Increasingly, jazz does all this without the support of radio airplay, major label support, or a significant “popular” following. Which is not to say that the music is petering out in any way. It lives in a million places at once, not only in jazz clubs in Brooklyn or Lower Manhattan, but also at the Kennedy Center in DC or Tipitina’s in New Orleans or countless concert halls, clubs, bars, and even living rooms from Oslo to Buenos Aires.

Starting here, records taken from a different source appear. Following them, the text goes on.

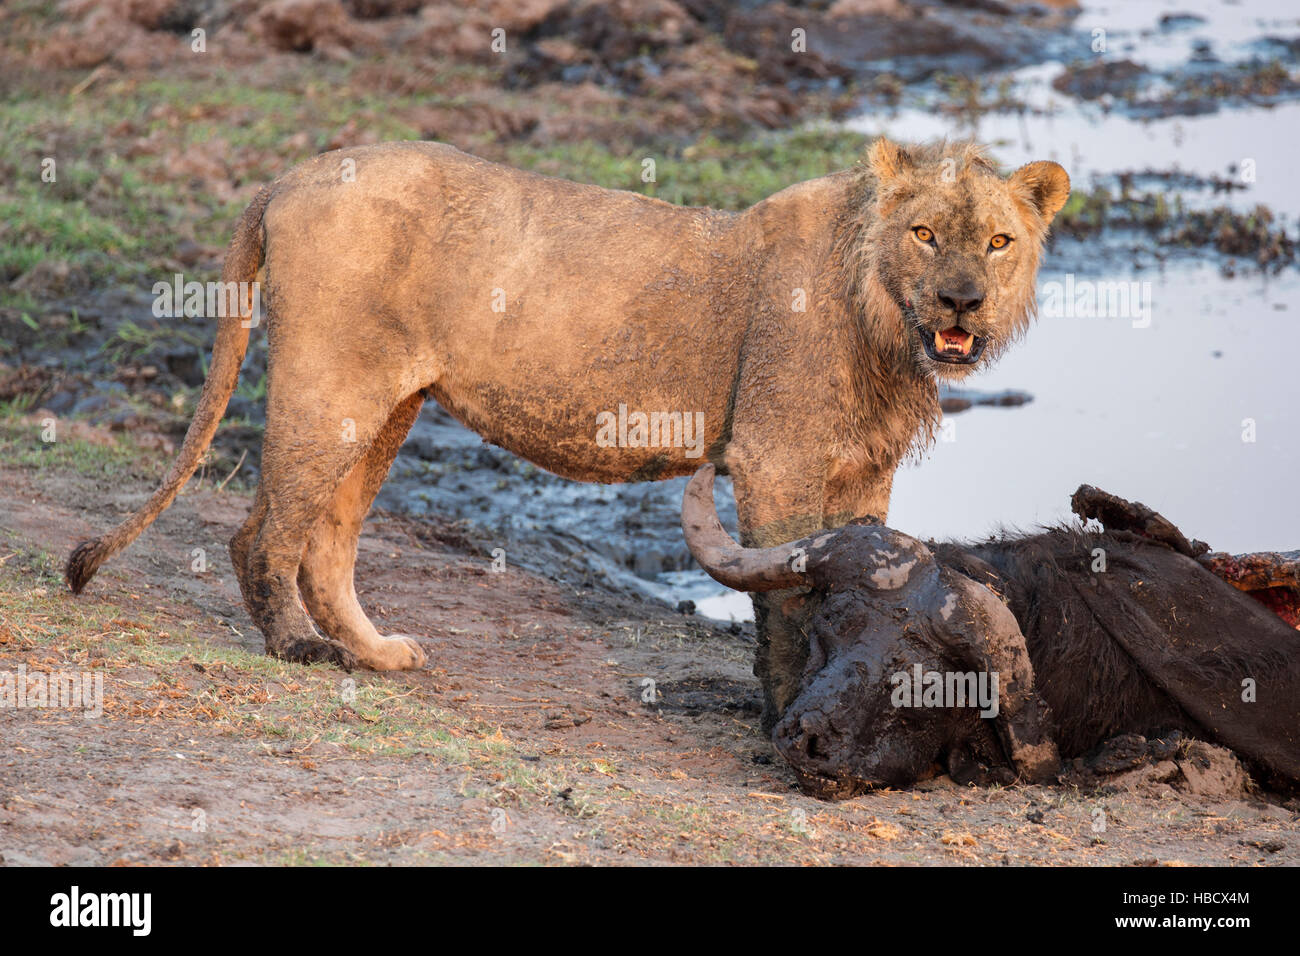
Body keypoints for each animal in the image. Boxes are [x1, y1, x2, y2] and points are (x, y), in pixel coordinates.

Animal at [65, 140, 1066, 717]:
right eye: (927, 233)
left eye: (999, 242)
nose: (963, 302)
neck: (885, 322)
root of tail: (290, 174)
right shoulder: (774, 458)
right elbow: (786, 594)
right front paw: (786, 714)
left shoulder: (863, 472)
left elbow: (857, 578)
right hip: (332, 382)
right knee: (263, 533)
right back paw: (299, 650)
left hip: (390, 402)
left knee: (328, 539)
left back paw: (374, 652)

Our list, to an even greater degree than in previous years, features music produced for small, independent labels — some that are starting to look like old reliables such as Pi or Cryptogramaphone and a whole bunch that merely promise a non-commercial commitment to integrity with each release. Only Blue Note is a true major label (with a single entry), and ECM, though independent, qualifies as the granddaddy of jazz outlets in 2010. We’re thrilled that both still make the annual list.
The last thing we should note is that the communities of musicians making great jazz today are sufficiently rich and interconnected that other discs featuring the musicians on this list might easily have made the elite grouping. To choose just one example, Natural Selection by the Rez Abbasi Acoustic Quartet could easily be included. Is it mere coincidence that the vibes player on that recording is Bill Ware, who is a primary player and composer for the Jazz Passengers, represented here by Reunited? Or that Abbasi’s frequent bandmate is Vijay Iyer, whose solo disc sits near the top of our list? Surely not.
Which is to say: there is a great web of jazz from 2010 to explore. Let this list be a beginning and not an end.